Tetas, mentiras y Greenpeace

Por Martín Bonfil Olivera
Dirección General de Divulgación de la Ciencia, UNAM
Publicado en 
Milenio Diario, 6 de abril de 2011


Yo no sé si sea cierto que, como se anunció en las noticias hace dos semanas, una serpiente mordió el pecho de una modelo israelí de nombre Orit Fox y luego murió de intoxicación por silicón.

Pero sí sé que otra historia de tetas, que “mirar diez minutos a los pechos de una mujer puede alargar la vida de los hombres cinco años”, es patentemente falsa. Este descubrimiento de la gerontóloga alemana Karen Weatherby supuestamente fue publicado en la revista especializada New England Journal of Medicine, y la nota también circuló ampliamente hace poco (aunque en realidad es una historia muy vieja).

Y sé que es falsa no sólo porque suena absurda (después de todo, también hay por ahí mala ciencia, hecha por científicos medio chiflados o de plano mediocres), sino porque mi querido amigo y colega periodista científico Pere Estupinyà se tomó la molestia de verificar los hechos: no existe tal estudio, y nunca se publicó en esa revista (sí existen varias Karen Weatherbys, pero ninguna es gerontóloga). Su empeño, por cierto, lo llevó a aparecer en las páginas de la prestigiadísma revista científica Interviú.

Y es que una de las características fundamentales de la ciencia –probablemente, LA característica fundamental de la ciencia– es que se basa en evidencia (según el diccionario de la Real Academia, “prueba determinante en un proceso”). Es decir, en datos confiables, comprobables y comprobados. Si bien los filósofos de la ciencia discuten ampliamente el laberíntico y complejo proceso por el se construye socialmente nuestra confianza en dichos datos, el hecho indiscutible es que sin datos duros no hay ciencia posible. Y lo mismo ocurre con el periodismo científico: no basta con que alguien importante diga algo; hay que tener evidencia que sustente su dicho.

Por eso me molesta la campaña que la organización ambientalista internacional Greenpeace ha estado promoviendo en radio, con mensajes que afirman algo así como: “muchos alimentos contienen cultivos transgénicos implican [nótese el verbo ambiguo] un riesgo para tu salud”. Y es que, sencillamente, eso es falso.

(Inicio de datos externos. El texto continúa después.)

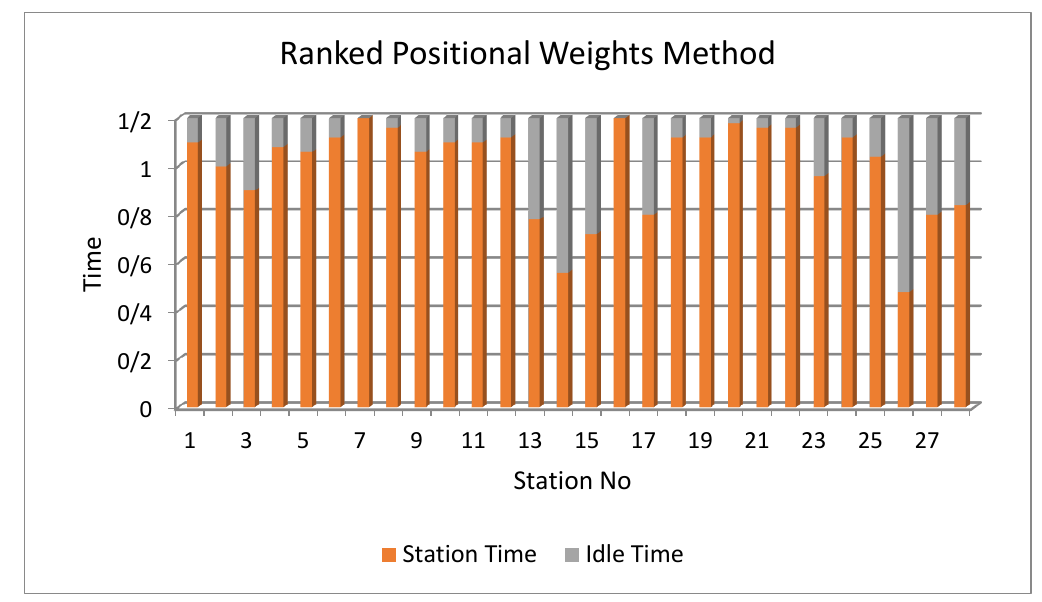
Figure 9. Service time and idle time of RPW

Cierto, hay preocupación sobre los posibles efectos que la modificación genética de vegetales comestibles pudiera tener en la salud de sus consumidores. Pero hasta ahora, más allá de ciertas alergias (riesgo que existe con cualquier vegetal) toda la evidencia indica que no existen tales daños.

Pese a ello, en su página web Greenpeace insiste en que “Nadie garantiza que el consumo de alimentos transgénicos sea seguro para la salud de los consumidores en el mediano y largo plazos”, que “a la fecha no existe una evidencia de que son saludables para los seres humanos”. Cierto, pero decirlo así implica que los riesgos existen hasta que no se demuestre lo contrario. Bueno: hasta el momento ningún estudio ha hallado efectos dañinos, a pesar de que han sido consumidos por millones de personas durante más de 15 años. La información de Greenpeace, repetida acríticamente por muchísimos medios, es por lo menos muy tendenciosa.

El verdadero –y muy real– peligro de los cultivos transgénicos es la contaminación genética que pueden causar a los cultivos nativos, y las condiciones criminalmente injustas que algunas compañías biotecnológicas imponen a los agricultores que los usan.

En todo caso, y como pide Greenpeace, valdría la pena que todo producto transgénico sea etiquetado para que sea el ciudadano quien decida si lo consume. Pero de ahí a propagar versiones tramposas que satanizan a estos cultivos –una opción válida para combatir el problema del hambre– como “dañinos para la salud”, hay mucho trecho. El mismo que separa los efectos “saludables” de mirar pechos femeninos, por más que nos guste la versión, del verdadero conocimiento científico.